Its technology is world-class, and its razor-and-blades business model is a thing of beauty. In 2016, more than 70% of Intuitive's revenue was of the recurring variety, derived from the sale of instruments and accessories used by the surgeons conducting operations with its robotic systems, as well as maintenance on the systems themselves. This, in turn, has led to a predictable and steadily growing stream of high-margin revenue, which Intuitive uses to fund its research and development program and further fuel its growth.
Put all this together and you have a formula for market-crushing returns. Intuitive has delivered just that, with its stock rising an incredible 5,400% since its IPO on June 23, 2000.
Yet even the best-performing businesses have risks, and it's important to study the threats that could derail your investments. That way, you can identify the key trends you should be watching so you won't be blindsided by them.
On that note, here are two reasons Intuitive Surgical's stock may be vulnerable to a fall in the coming years.
While Intuitive's smaller rivals have so far failed to gain much traction in the market, a new threat is emerging on the horizon. Verb Surgical is a robotic surgery joint venture between healthcare colossus Johnson & Johnson (NYSE:JNJ) and tech titan Alphabet (NASDAQ:GOOG)(NASDAQ:GOOGL). By combining J&J's medical device expertise and Alphabet's prowess in robotics, data analytics, and connectivity, Verb Surgical could emerge as a powerful force in the world of digitally enhanced surgery. "We're going to impact millions and millions of lives," says President and CEO Scott Huennekens. "We're going to bring surgery forward."

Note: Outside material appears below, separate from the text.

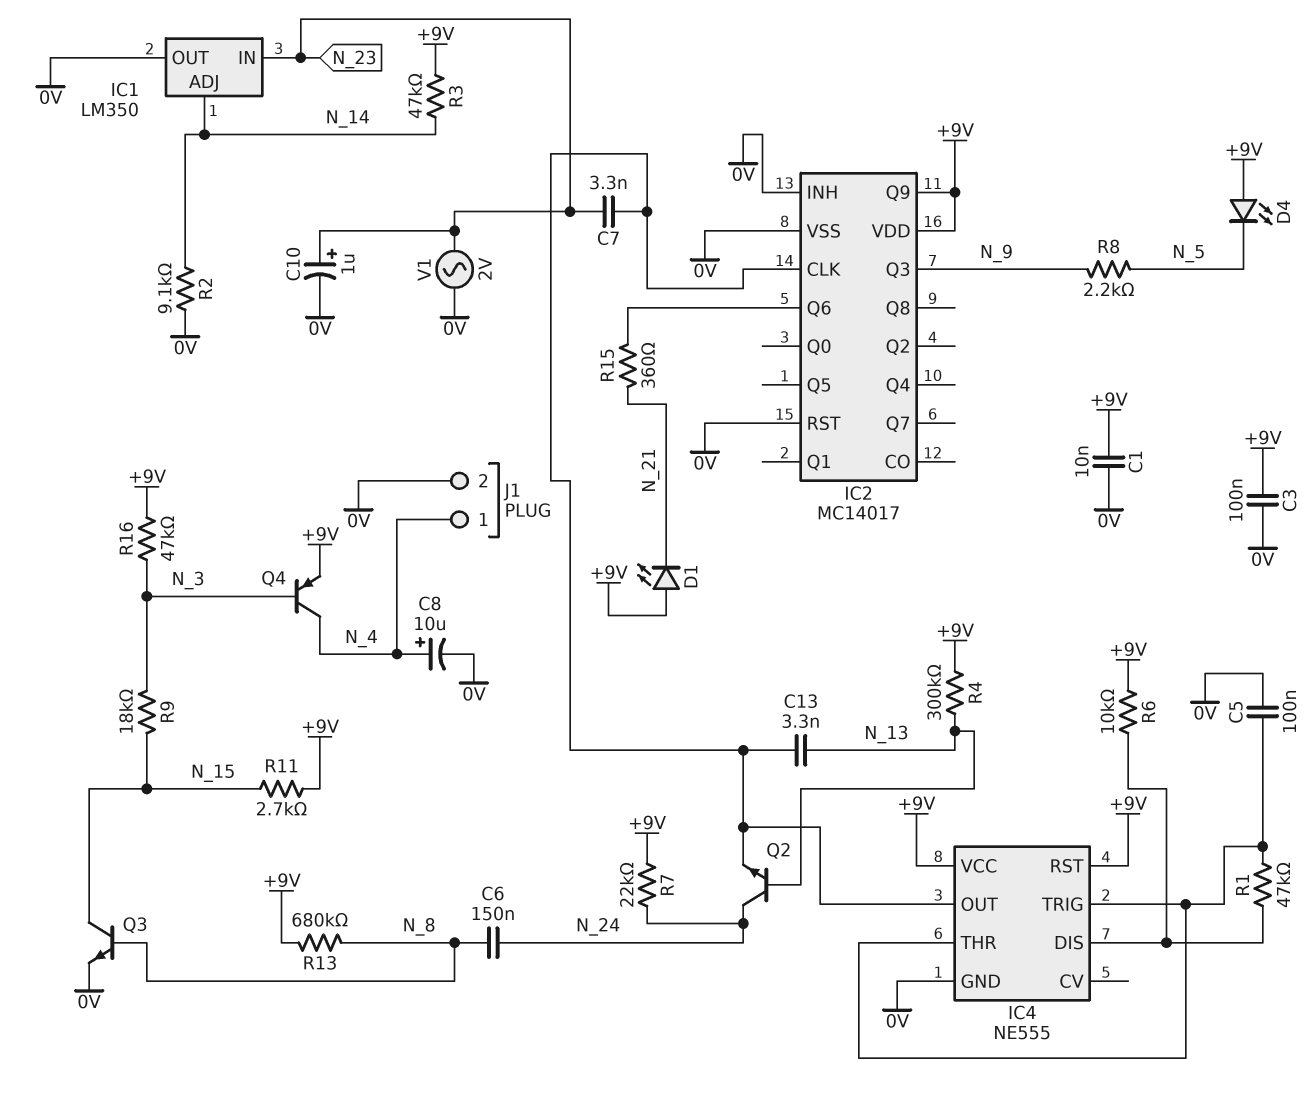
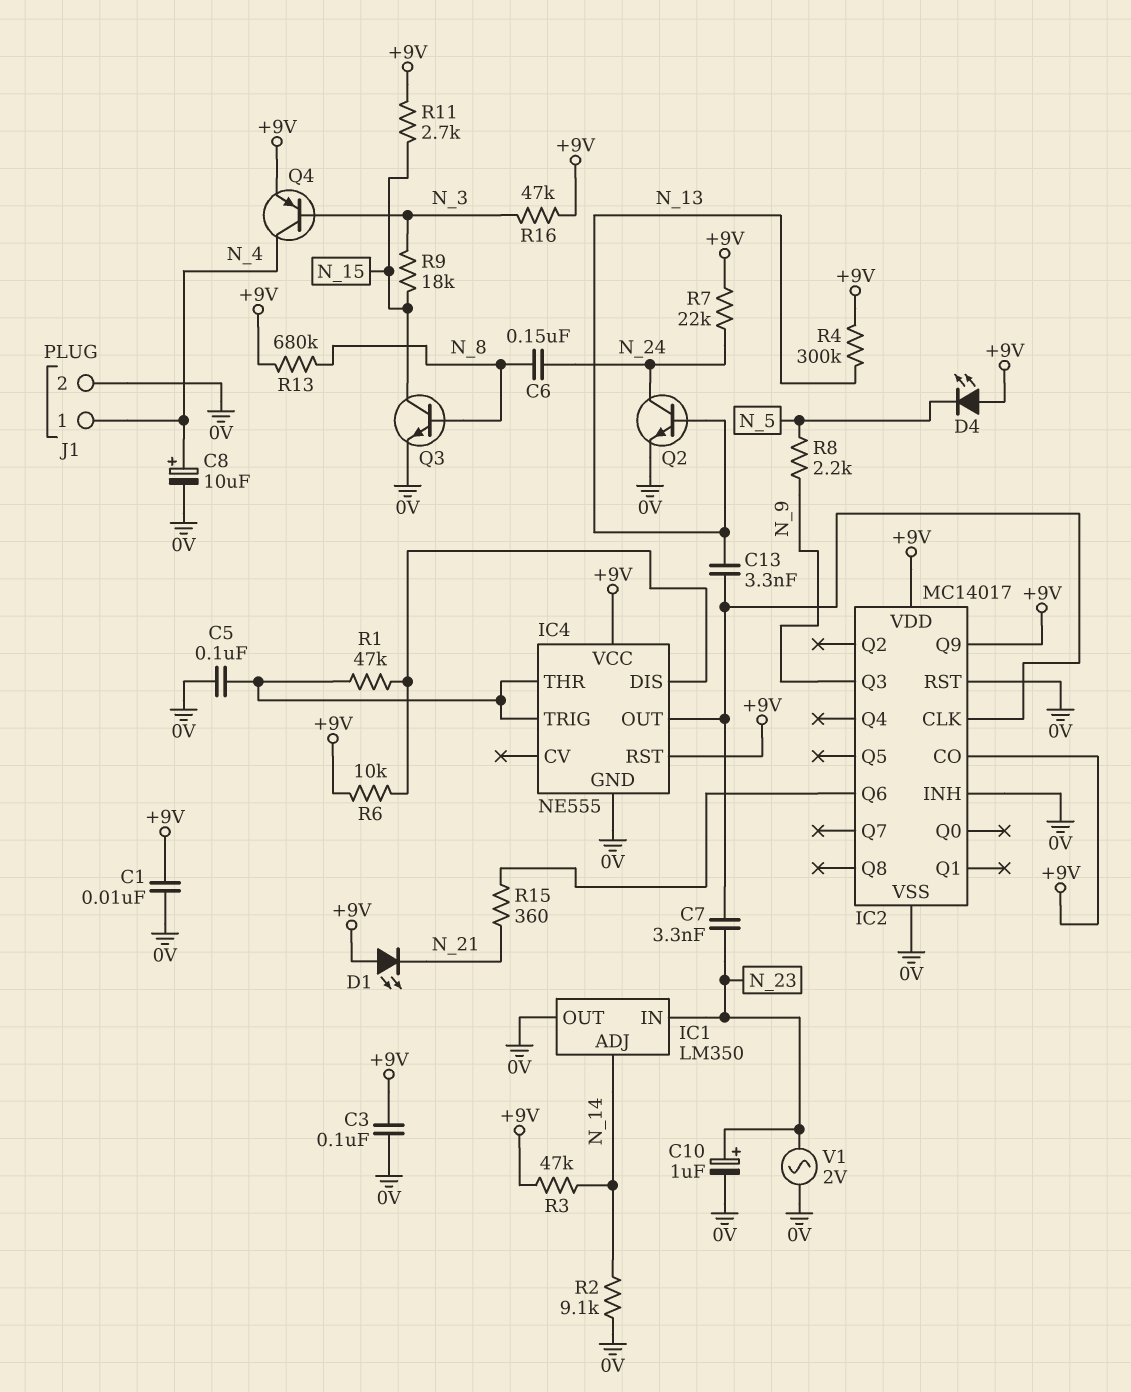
IC2 pin CO: none -> +9V
Q2: NPN (B N_13, C N_24, E IC2/CLK) -> NPN (B N_13, C N_24, E 0V)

Another medical device giant, Medtronic (NYSE:MDT), has also entered the robotic surgery race. At a market cap of nearly $110 billion, Medtronic is three times larger than Intuitive Surgical. It serves a far larger global network of hospitals, and it possesses a massive sales force, which Medtronic is using to market the Renaissance robotic surgery system as part of its agreement with Mazor Robotics (NASDAQ:MZOR). Along with an option to become the sole source for Mazor's next-generation systems, Medtronic also purchased a stake in the company. And if the partnership goes well, it's possible that Medtronic could move to acquire Mazor outright as a way to accelerate its robotic surgery ambitions.
Priced for perfection
In addition to this potential onslaught of competition, Intuitive's richly priced stock presents another major risk for investors. The robotic system maker's shares currently trade at nearly 13 times sales and more than 50 times earnings. Even on a forward basis, Intuitive sports a P/E ratio of 41.6 based on analysts' estimates for 2017. With its earnings projected to grow at an annualized rate of only 11.3% over the next half-decade, the stock's price-to-earnings-to-growth ratio, or PEG, of almost 3.7 is well above the 1.0 that's widely considered to represent bargain territory.

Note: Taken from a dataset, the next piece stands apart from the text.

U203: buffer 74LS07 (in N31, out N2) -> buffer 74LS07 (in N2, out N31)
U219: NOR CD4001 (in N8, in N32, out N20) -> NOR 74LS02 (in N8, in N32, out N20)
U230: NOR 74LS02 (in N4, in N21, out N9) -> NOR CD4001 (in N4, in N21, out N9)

Thus, if Intuitive were to disappoint investors in any way -- such as with an earnings "miss" or weaker-than-expected forward guidance -- its shares could get hit hard. And as is typically the case for premium priced stocks, any significant market pullback would likely result in an even more severe downturn in Intuitive's stock price.
Moreover, if new competition begins to slow Intuitive's sales growth or erode its margins, the premium investors have so far been willing to pay for its stock could quickly disappear. Such a situation might result in a sharp fall in Intuitive Surgical's stock price -- and sizable losses for shareholders.